Way back when–college? high school?–when Papa John’s first came on the scene, it was all about the dipping sauces. That was their schtick. Okay, the weird inclusion of those random pepperoncini’s in the box was nice, but I never really got where that was coming from. Oh sure, I ate them anyway, but they were all limp from basically being steamed in the cardboard with the hot pizza…they just seemed like such a random inclusion. Why not throw a cherry tomato in there instead? Or a few raw mushrooms? Or maybe a hot dog?
No, the whole thing that set PJ’s apart was the sauce thing. Revisionist advertising is trying to make us all believe it was somehow always about fresher ingredients or something, like everybody else used produce from yesteryear, but it was really about being able to add a bunch more empty calories to an already dangerous meal. It seemed like such a revolution. Stodgy old Pizza Hut and Dominoes would never have thought so far outside the box to include such a novelty at no extra charge. Papa John’s was going out of its way to help us enjoy our last bites of pizza. So nice. So thoughtful.

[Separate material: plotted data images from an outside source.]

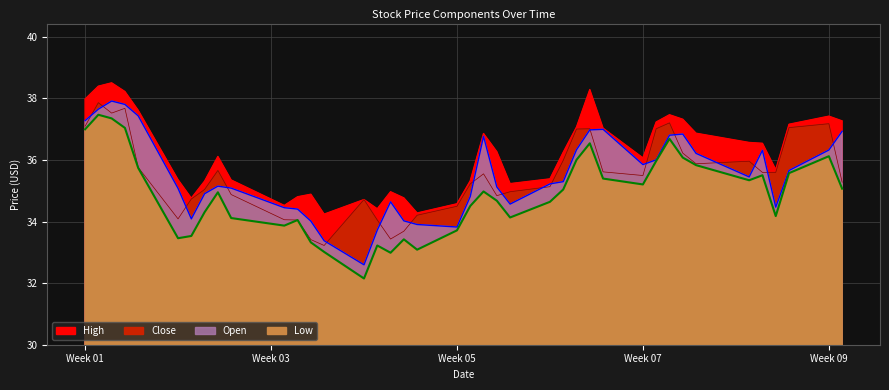

Reading left to right, extract all data points from this chart.

High: 38.0	38.4	38.5	38.2	37.6	35.4	34.8	35.3	36.1	35.3	34.5	34.8	34.9	34.2	34.7	34.4	35.0	34.8	34.3	34.6	35.3	36.9	36.3	35.2	35.4	36.2	37.1	38.3	37.0	36.1	37.2	37.5	37.3	36.9	36.6	36.5	35.7	37.2	37.4	37.3
Close: 37.1	37.9	37.5	37.7	35.8	34.1	34.7	35.0	35.7	34.9	34.1	34.0	33.4	33.2	34.7	34.0	33.4	33.7	34.2	34.5	35.2	35.5	34.8	35.0	35.1	36.0	37.0	37.0	35.6	35.5	37.0	37.2	36.2	35.9	36.0	35.6	35.6	37.0	37.2	35.3
Open: 37.3	37.6	37.9	37.8	37.4	35.1	34.1	34.9	35.1	35.1	34.4	34.4	34.0	33.4	32.6	33.7	34.6	34.0	33.9	33.8	34.8	36.8	35.1	34.6	35.2	35.3	36.3	37.0	37.0	35.8	36.0	36.8	36.8	36.2	35.4	36.3	34.5	35.7	36.3	36.9
Low: 37.0	37.5	37.3	37.0	35.7	33.5	33.5	34.3	34.9	34.1	33.9	34.0	33.3	33.0	32.1	33.2	33.0	33.4	33.1	33.7	34.5	35.0	34.7	34.1	34.6	35.0	36.0	36.5	35.4	35.2	36.0	36.7	36.1	35.8	35.3	35.5	34.2	35.6	36.1	35.1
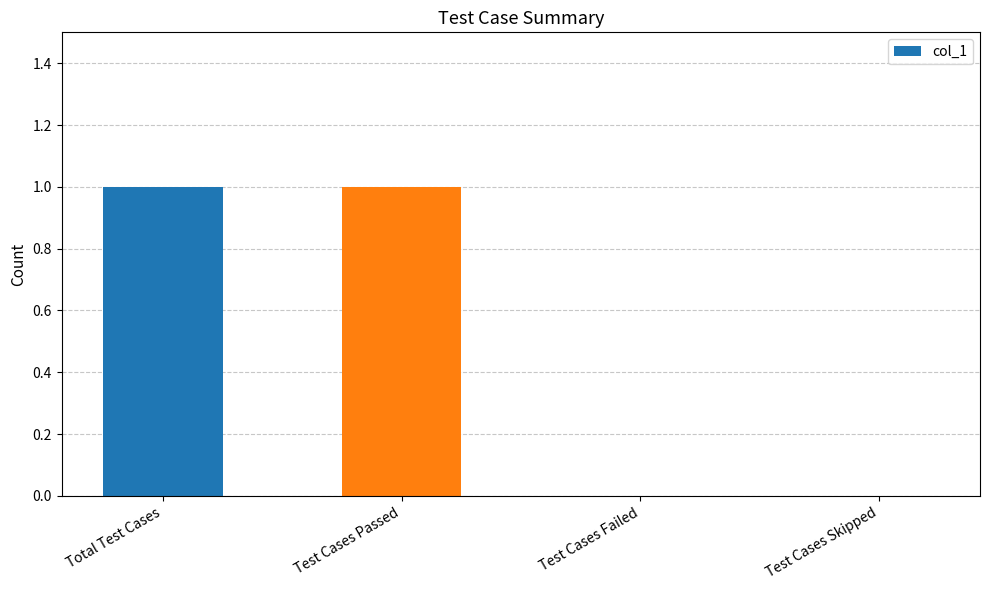

What is the change in value from Test Cases Passed to Test Cases Failed?

-1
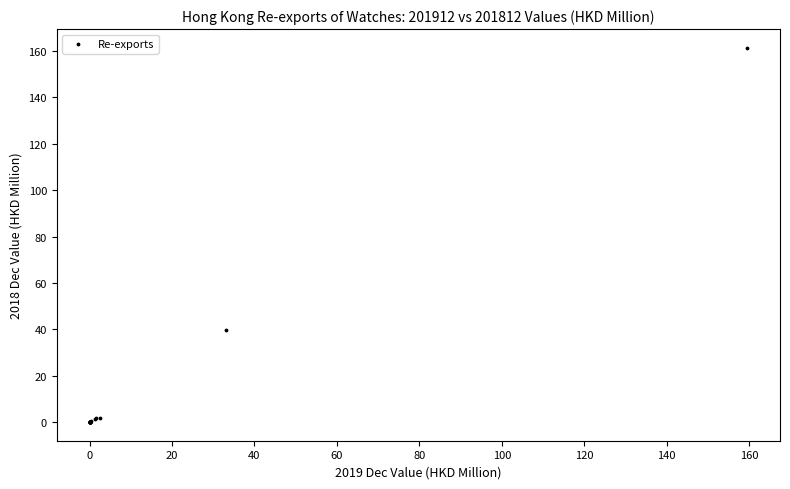

What Y value in the scatter plot is closest to 80?

39.7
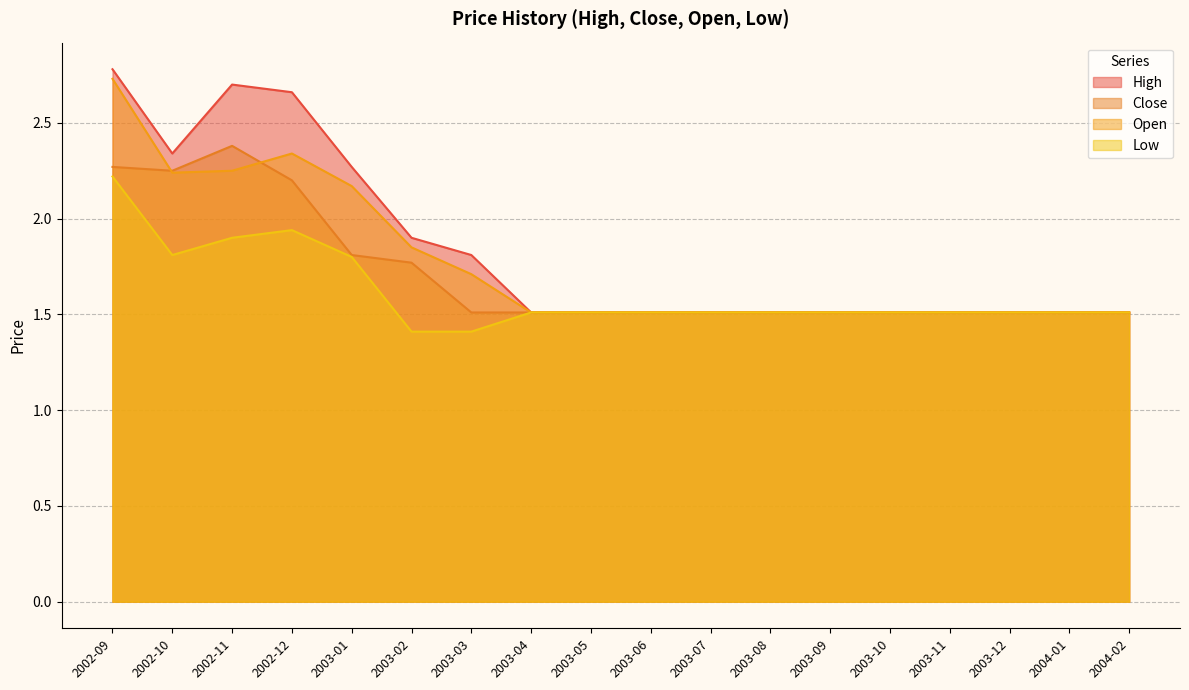

What is the label of the 17th point from the right?

2002-10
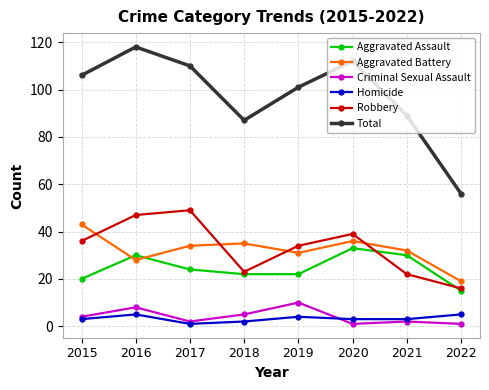

In Criminal Sexual Assault, how many points are higher than both neighbors (excluding endpoints)?

3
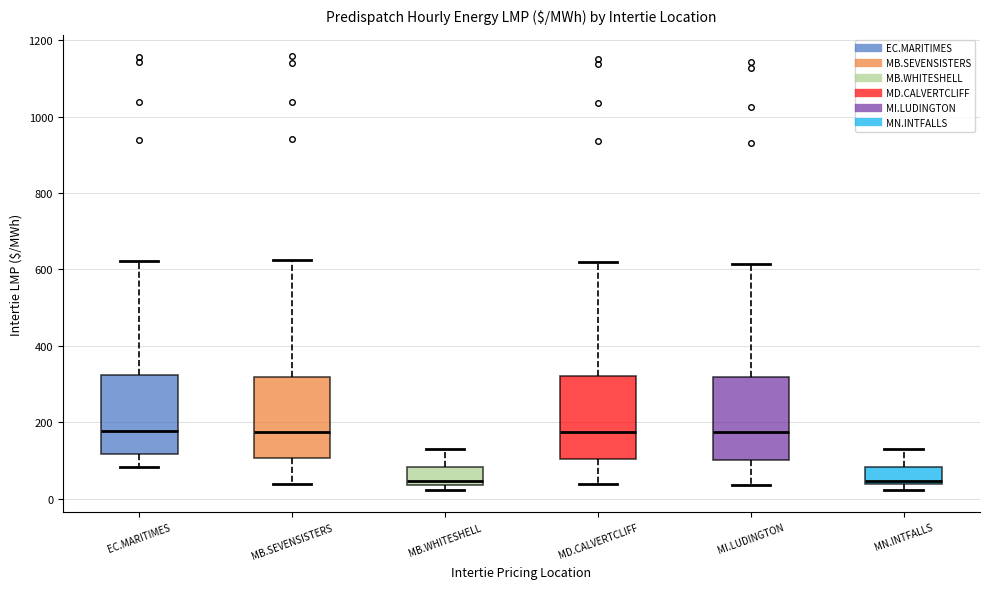

Reading left to right, read every box against the y-axis: the position of its median line, the range the box covers, and the ends of its whiskers. The values are not printed on the chart, so give them approximately, as read against the axis.

EC.MARITIMES: median 180, box 120 to 320, whiskers 80 to 620
MB.SEVENSISTERS: median 180, box 100 to 320, whiskers 40 to 620
MB.WHITESHELL: median 40 (just above the box's lower edge), box 40 to 80, whiskers 20 to 120
MD.CALVERTCLIFF: median 180, box 100 to 320, whiskers 40 to 620
MI.LUDINGTON: median 180, box 100 to 320, whiskers 40 to 620
MN.INTFALLS: median 40 (just above the box's lower edge), box 40 to 80, whiskers 20 to 120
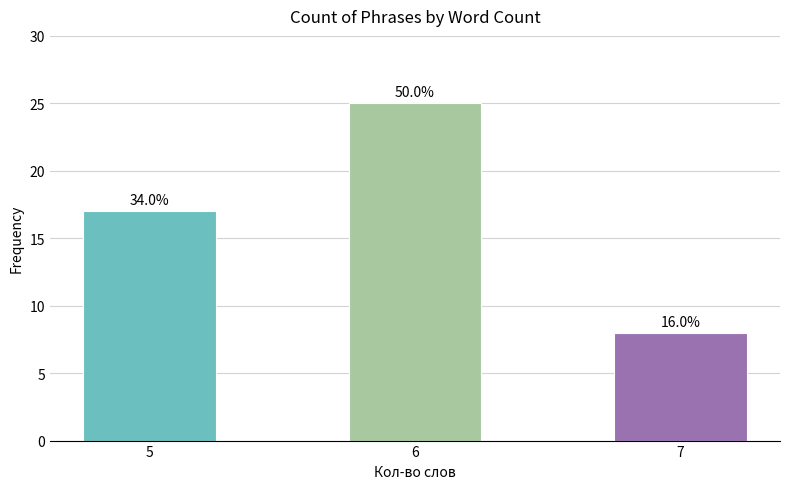

Which has a higher value, 6 or 7?

6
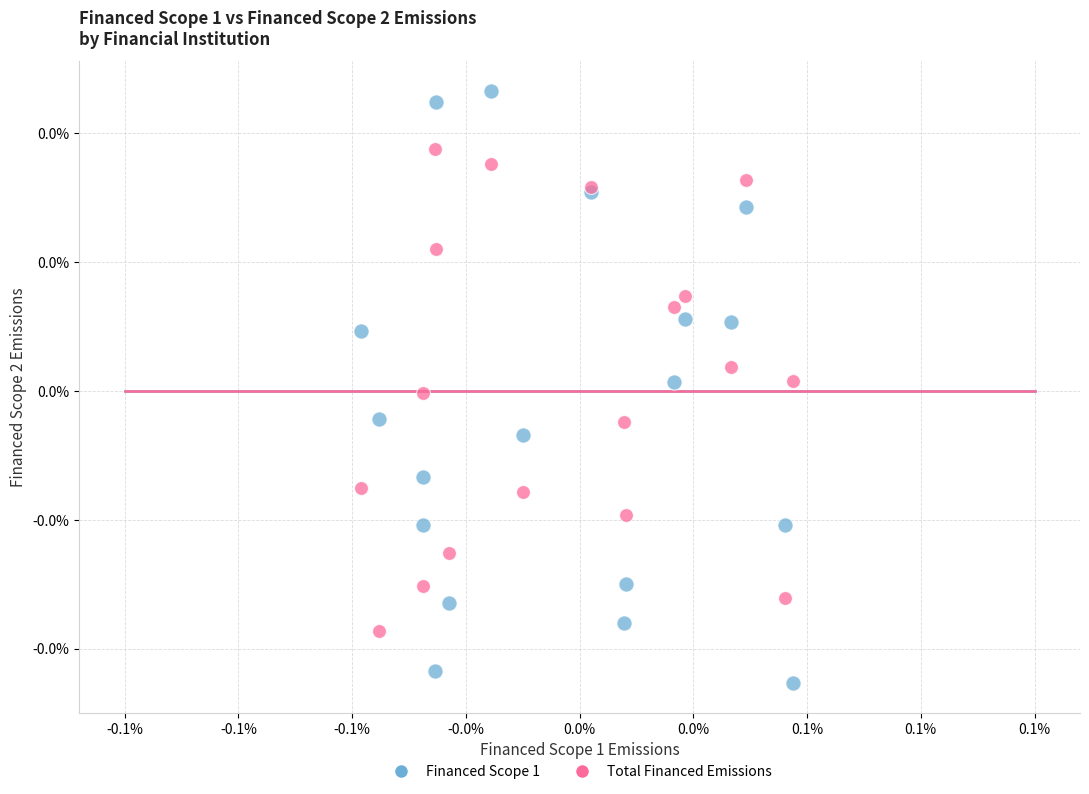

What are all the series names shown in the legend?

Financed Scope 1, Total Financed Emissions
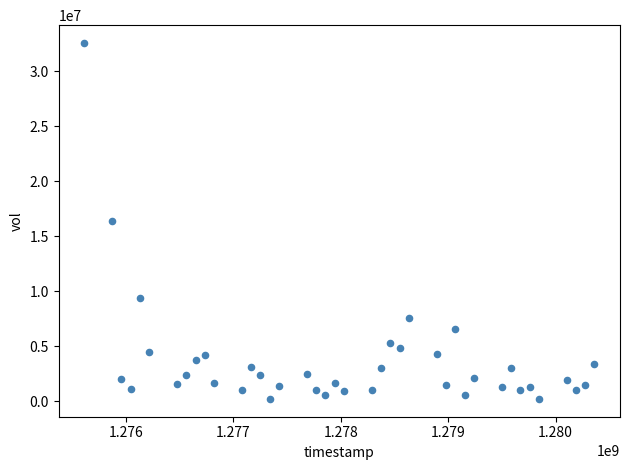

What is the range of Y values (max minus min)?

32333433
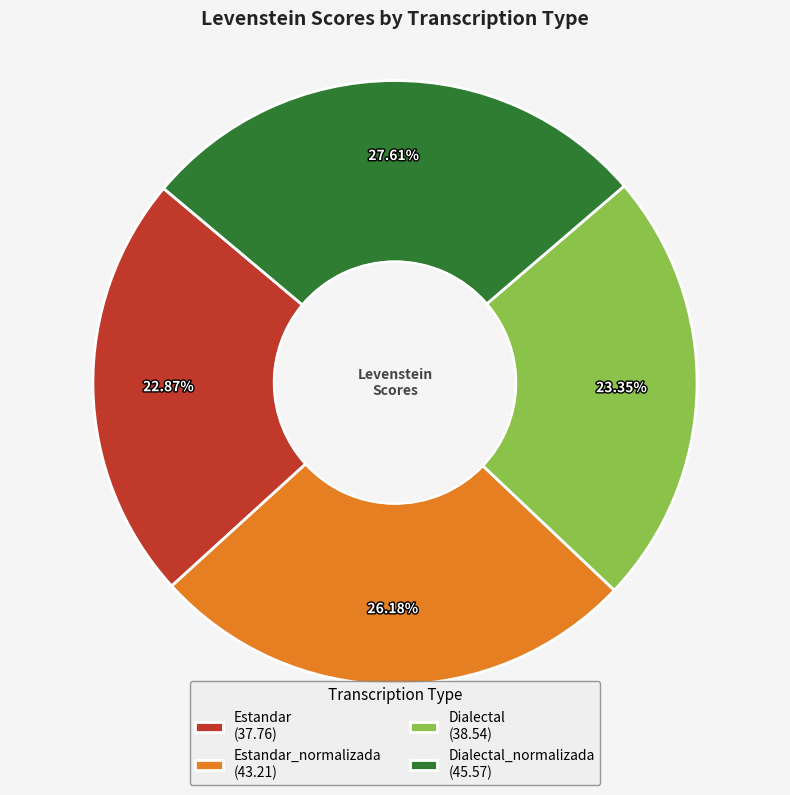

Does Dialectal_normalizada (45.57) account for over 50% of the chart?

No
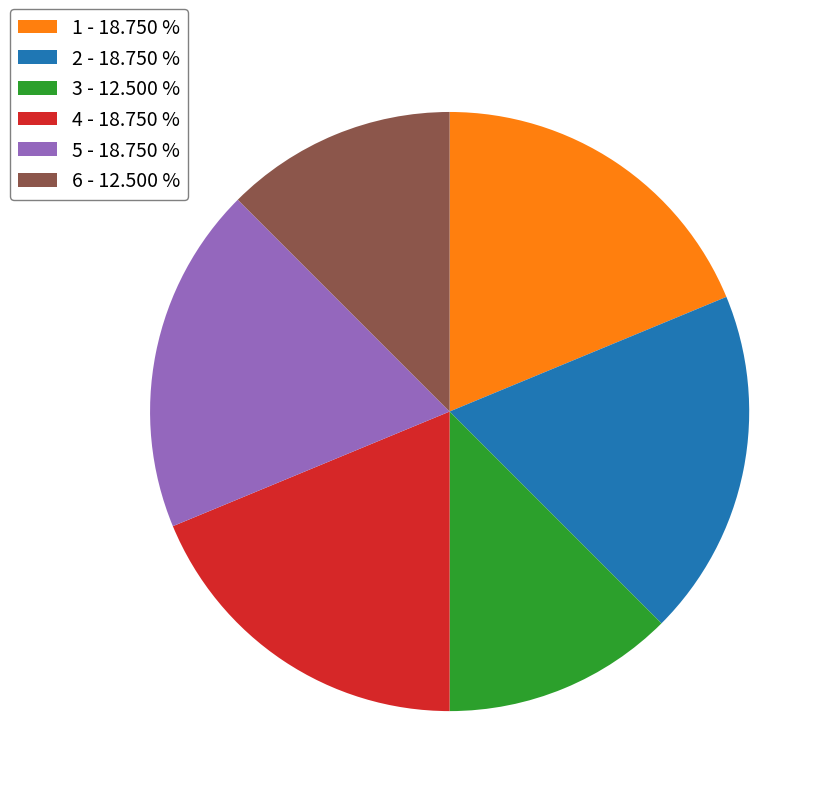

Is it true that 2 is 19% of the pie?

True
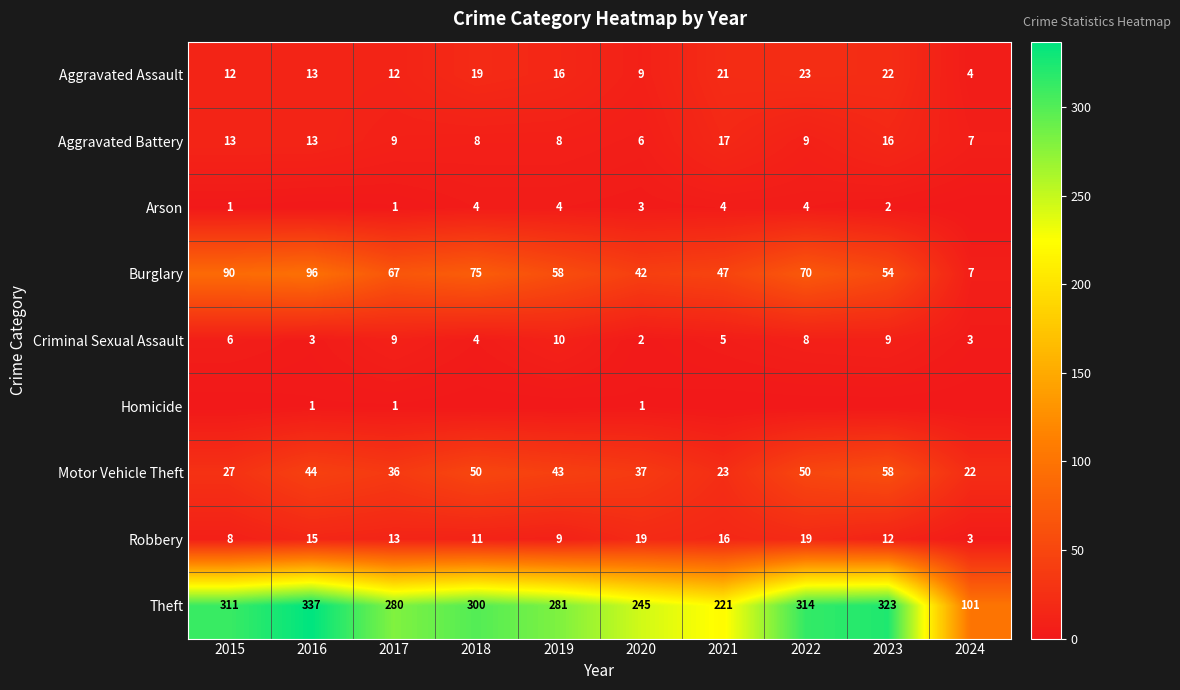

The value of Robbery at 2017 is 13. True or false?

True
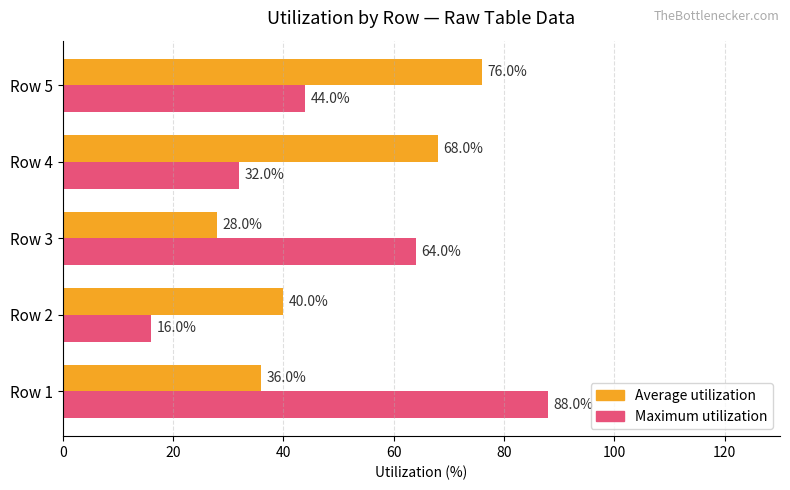

Count the Maximum utilization values in the range 32 to 64.

3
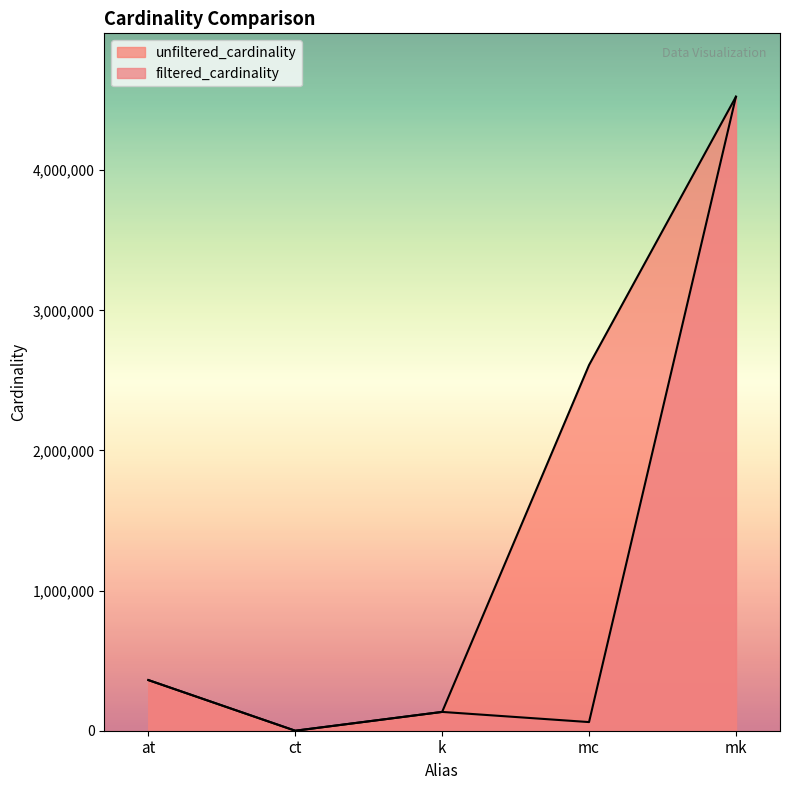

List the series in order of their overall mean, lowest first.

filtered_cardinality, unfiltered_cardinality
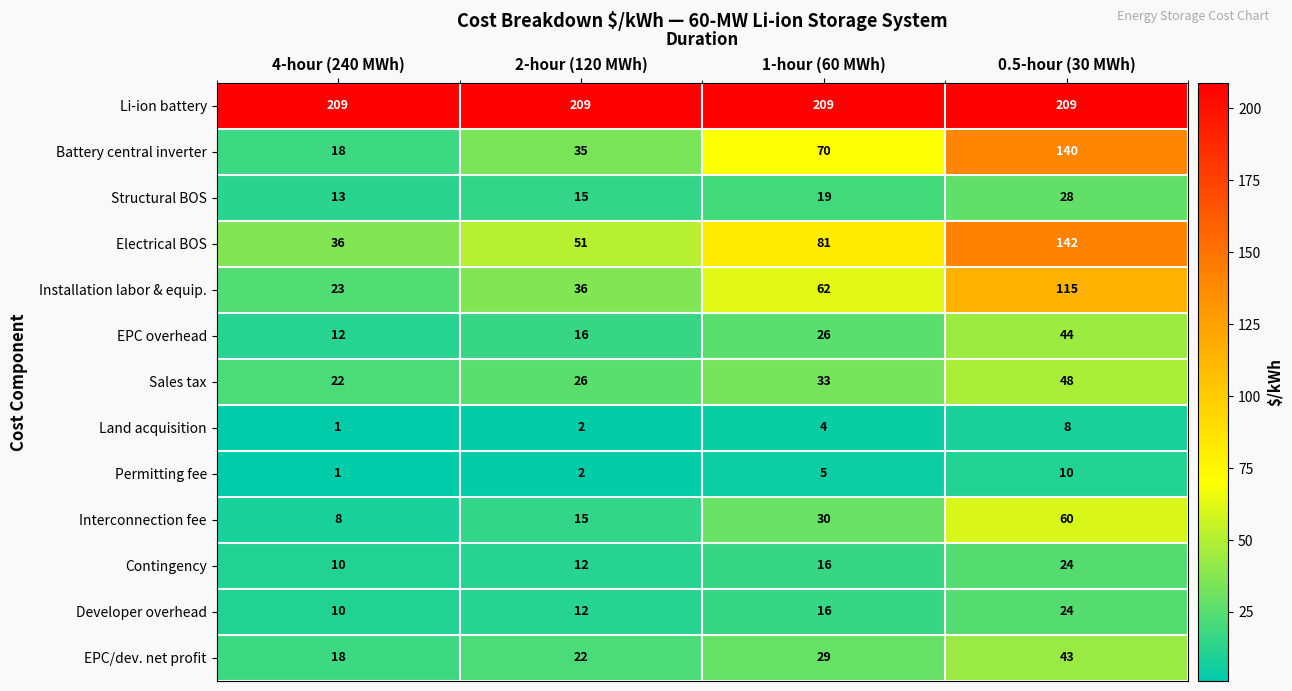

What is the difference between the Sales tax values at 2-hour (120 MWh) and 1-hour (60 MWh)?

7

The last couple of times I’ve ordered from Papa John’s, however, they neglected to put in the cheese sauce, and it’s been pretty damn hard for me to conceal my disappointment. Being that I’m the only cheese eater in the house, I’ve contained my frustration. Not that the stuff is actually cheese…I mean, who know’s what it is? It’s more akin to “cheese food” or a creamier, liquider version of the canned squeeze cheese, something I’ve always felt guilty about liking but still find completely irresistable.
This last time we ordered pizza I had to speak up; as indefensible as my love of that stupid cheese-ish sauce is, I couldn’t let another Papa John’s experience go by without it. So I told my wife, “Remind them about the cheese dipping sauce. They forgot last time.” I nagged her about it while she was on the phone. “Don’t forget.” “The Cheese Sauce.” “Don’t forget.” She finally told the person on the phone, she listened, said, “Oh…I see.” Then she got off the phone and said to me…
“They’ve discontinued the cheese sause. They’ll throw another garlic sauce in there.”
THEY’VE DISCONTINUED THE CHEESE SAUCE?!? WHAT THE FUCK?!?
“Calm down honey.”
“I don’t know. She didn’t say.”
I cannot conceive of this. I mean, what is the point of ordering Papa John’s instead of Pizza Hut now? They both get things wrong with equal frequency. They both taste marginally good. The only edge Pizza Hut has is that their prices aren’t like the stock market. Whenever we call the Papa John’s in whose praxis delivery wave we live in we have to play this game to find out what the special price of the day is. “We want two medium pizzas.” “That will be twenty-five dollars.” “Oh…yeah…do you have any specials?” “Um…yeah. Two mediums for twelve dollars.” “That’s what I ordered. Why didn’t you tell me that price?” “You didn’t ask for the special.”
God I hate them. And now that they’ve ripped cheese dipping sauce out from under me like so many Persian rugs, without warning, without apology, without so much as a shrug, I can see no reason to return to them.
I guess I’ll have to settle for one of the three hundred and fifty thousand local pizza joints in my area that have much better pizza, but no sauce at all.